I’m a cis man in a monogamous relationship with a strong feminist woman. But I’ve long had qualms about the idea that being with just one person is the defining trait of commitment. Recently, I decided to do some reading about ethical non-monogamy, and it really resonated. I’m starting to think that it may be the best relationship model for me. When I broached the topic with my partner, however, she got angry and dismissed non-monogamy as a ruse of patriarchy designed to justify male sexual predation.
I haven’t dared to bring it up again.
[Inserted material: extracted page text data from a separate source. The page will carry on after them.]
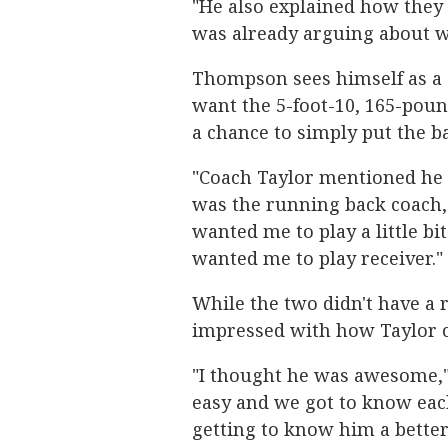
"He also explained how they 
was already arguing about 
Thompson sees himself as a 
want the 5-foot-10, 165-poun
a chance to simply put the ba
"Coach Taylor mentioned he 
was the running back coach
wanted me to play a little bi
wanted me to play receiver."
While the two didn't have a
impressed with how Taylor 
"I thought he was awesome,"
easy and we got to know each 
getting to know him a bette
I don’t think she’s right and can articulate why, but it’s pretty obvious this is a deal breaker for her.
What are your thoughts on ethical non-monogamy as a sex-positive feminist? I’d also appreciate advice on how to talk about it with my partner. My ultimate fear is that ethical non-monogamy may be the only way I can be happy in a relationship, but that exploring the idea will lead to the end of ours.
Feminist arguments for ethical polyamory abound. For centuries, monogamy was enforced by the patriarchal ownership of women, and even today, exclusive sexual access to one woman is seen by many as a central, nonnegotiable feature of male privilege; notice, for example, the insulting power of the word “cuck” among conservatives on the Internet (the term, which is short for “cuckold,” has in recent years become a frequent right-wing taunt, implying deep terror about wives having sex with other men. Needless to say, no female synonym exists). In the right context, polyamory can offer a way out of such retrograde machismo and slut shaming.
But don’t you think all this is beside the point in your situation? We mostly don’t choose the terms of our relationships for political reasons. Whatever she’s saying, your girlfriend’s resistance to polyamory isn’t about feminism; it’s about her feelings. She does not want to you to sleep with other people. Maybe this will change over time—but if just mentioning the possibility angers her, I doubt it. If she doesn’t want an open relationship, she shouldn’t have one.